Requirement:
In the records that follow, the lines from the one containing "text [150, 364, 1125, 398]" to the one containing "Rendered at 1754 by 1241 pixels.", inclusive, are to be given again exactly.
-- Study material follows --
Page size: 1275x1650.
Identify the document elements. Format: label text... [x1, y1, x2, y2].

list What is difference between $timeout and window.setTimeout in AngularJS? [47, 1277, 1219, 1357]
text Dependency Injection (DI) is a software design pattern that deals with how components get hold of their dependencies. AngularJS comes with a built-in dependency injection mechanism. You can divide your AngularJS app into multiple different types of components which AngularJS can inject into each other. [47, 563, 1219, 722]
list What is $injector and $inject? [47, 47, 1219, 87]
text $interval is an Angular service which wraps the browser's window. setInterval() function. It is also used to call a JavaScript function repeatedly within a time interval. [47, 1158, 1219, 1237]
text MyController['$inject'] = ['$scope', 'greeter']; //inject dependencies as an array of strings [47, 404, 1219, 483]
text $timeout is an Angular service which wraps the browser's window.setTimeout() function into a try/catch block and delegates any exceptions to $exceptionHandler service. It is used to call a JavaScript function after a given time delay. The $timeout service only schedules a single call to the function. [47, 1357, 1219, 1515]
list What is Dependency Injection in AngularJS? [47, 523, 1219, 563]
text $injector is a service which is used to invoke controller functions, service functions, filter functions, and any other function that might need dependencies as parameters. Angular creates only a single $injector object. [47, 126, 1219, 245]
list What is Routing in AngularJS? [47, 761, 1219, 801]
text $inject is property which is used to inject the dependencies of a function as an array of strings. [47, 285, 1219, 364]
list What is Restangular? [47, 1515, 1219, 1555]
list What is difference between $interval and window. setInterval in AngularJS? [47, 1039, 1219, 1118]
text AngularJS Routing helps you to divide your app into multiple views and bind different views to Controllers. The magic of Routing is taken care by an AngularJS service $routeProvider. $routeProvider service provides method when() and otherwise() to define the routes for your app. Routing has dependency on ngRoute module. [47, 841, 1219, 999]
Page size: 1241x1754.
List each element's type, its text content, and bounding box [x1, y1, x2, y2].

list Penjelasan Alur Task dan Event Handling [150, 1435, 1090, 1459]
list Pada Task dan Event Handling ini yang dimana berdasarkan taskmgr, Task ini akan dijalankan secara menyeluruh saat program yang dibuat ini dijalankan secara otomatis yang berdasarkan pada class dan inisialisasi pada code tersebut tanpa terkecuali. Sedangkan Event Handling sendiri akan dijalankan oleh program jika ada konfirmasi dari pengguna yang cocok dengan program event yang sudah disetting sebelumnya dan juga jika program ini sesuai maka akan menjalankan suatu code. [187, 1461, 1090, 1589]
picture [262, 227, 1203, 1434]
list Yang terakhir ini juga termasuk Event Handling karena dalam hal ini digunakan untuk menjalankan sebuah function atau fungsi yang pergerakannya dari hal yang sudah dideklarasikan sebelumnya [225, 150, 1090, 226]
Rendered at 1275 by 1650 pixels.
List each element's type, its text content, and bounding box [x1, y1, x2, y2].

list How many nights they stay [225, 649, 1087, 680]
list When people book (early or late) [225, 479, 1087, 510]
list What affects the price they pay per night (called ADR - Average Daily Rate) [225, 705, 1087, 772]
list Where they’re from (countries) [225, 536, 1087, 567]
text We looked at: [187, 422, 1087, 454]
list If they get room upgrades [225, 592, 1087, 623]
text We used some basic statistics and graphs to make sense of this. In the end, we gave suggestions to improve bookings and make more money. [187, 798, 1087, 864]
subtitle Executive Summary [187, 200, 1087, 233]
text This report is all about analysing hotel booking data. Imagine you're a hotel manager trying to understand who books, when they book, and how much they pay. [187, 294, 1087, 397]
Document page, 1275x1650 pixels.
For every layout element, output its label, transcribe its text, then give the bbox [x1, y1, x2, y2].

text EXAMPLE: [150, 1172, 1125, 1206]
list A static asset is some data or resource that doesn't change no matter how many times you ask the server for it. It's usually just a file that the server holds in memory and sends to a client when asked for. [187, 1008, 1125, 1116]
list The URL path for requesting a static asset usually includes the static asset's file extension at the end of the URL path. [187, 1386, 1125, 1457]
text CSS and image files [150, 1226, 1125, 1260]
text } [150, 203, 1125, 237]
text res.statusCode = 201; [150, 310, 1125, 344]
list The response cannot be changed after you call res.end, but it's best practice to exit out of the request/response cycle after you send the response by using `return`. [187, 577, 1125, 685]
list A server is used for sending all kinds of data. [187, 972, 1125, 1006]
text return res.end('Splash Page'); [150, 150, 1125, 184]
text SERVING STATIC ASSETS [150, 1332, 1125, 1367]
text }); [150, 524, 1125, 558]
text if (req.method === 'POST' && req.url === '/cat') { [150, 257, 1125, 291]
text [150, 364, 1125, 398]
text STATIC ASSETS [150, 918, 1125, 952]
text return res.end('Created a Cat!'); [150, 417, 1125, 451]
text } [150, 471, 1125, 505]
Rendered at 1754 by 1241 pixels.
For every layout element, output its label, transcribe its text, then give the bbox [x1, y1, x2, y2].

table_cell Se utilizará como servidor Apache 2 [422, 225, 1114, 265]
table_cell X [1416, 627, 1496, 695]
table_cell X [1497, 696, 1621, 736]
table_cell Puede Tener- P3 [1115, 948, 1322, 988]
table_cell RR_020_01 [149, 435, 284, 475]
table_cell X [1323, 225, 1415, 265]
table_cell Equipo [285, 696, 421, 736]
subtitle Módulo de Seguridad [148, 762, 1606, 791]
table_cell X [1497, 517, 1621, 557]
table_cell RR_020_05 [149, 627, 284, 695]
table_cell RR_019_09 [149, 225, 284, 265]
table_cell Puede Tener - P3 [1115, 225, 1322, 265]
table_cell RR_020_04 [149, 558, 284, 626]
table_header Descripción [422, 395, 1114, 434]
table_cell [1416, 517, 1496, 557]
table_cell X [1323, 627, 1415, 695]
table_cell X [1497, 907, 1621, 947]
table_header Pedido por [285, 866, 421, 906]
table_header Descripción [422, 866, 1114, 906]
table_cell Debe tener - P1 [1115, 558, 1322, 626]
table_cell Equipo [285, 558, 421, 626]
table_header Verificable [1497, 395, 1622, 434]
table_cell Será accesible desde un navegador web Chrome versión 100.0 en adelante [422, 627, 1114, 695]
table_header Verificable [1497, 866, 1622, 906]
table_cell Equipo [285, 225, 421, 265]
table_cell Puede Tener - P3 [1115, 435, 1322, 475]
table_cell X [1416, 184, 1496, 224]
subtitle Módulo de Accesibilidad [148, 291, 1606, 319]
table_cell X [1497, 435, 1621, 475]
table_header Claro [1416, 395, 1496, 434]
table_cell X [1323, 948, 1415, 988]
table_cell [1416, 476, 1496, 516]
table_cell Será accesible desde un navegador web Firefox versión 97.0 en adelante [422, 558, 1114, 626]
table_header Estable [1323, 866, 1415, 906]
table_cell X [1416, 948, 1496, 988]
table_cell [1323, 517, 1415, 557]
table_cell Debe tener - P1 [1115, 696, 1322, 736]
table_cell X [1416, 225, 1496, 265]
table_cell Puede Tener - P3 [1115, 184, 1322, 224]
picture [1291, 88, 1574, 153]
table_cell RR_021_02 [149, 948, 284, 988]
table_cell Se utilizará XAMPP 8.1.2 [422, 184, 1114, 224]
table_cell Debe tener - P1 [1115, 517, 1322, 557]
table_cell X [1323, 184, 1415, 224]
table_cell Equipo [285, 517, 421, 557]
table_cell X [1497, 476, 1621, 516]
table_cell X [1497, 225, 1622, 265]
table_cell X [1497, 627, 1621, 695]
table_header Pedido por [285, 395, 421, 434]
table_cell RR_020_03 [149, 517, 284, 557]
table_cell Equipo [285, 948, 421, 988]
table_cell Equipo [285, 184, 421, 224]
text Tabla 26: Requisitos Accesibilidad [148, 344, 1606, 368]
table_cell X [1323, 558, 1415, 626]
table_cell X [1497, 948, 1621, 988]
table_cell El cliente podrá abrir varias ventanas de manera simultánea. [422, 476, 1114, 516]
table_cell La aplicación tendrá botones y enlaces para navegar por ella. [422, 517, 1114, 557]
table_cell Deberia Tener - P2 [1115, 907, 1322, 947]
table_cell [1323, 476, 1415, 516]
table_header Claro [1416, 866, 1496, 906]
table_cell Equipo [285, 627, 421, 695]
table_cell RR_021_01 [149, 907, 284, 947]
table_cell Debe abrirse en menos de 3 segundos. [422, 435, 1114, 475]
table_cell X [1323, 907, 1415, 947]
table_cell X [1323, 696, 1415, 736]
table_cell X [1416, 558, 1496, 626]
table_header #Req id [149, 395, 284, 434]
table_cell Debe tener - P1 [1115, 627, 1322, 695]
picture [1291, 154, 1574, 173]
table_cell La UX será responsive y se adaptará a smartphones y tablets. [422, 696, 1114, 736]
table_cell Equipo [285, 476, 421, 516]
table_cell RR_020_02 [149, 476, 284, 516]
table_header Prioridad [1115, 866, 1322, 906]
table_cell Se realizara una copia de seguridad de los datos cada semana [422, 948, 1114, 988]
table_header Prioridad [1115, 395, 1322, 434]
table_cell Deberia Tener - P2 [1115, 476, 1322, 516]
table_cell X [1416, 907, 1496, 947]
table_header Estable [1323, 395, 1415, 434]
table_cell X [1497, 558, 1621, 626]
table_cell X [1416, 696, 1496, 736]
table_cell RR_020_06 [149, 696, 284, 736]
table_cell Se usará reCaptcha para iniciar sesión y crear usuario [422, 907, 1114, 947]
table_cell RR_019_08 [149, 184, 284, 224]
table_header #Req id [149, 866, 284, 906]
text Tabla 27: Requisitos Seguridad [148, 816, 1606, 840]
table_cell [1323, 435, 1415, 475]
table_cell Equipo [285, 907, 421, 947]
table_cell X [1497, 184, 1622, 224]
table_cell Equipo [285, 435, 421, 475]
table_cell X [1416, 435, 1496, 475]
-- Study material concluded --
Your response:
text [150, 364, 1125, 398]
text STATIC ASSETS [150, 918, 1125, 952]
text return res.end('Created a Cat!'); [150, 417, 1125, 451]
text } [150, 471, 1125, 505]
Rendered at 1754 by 1241 pixels.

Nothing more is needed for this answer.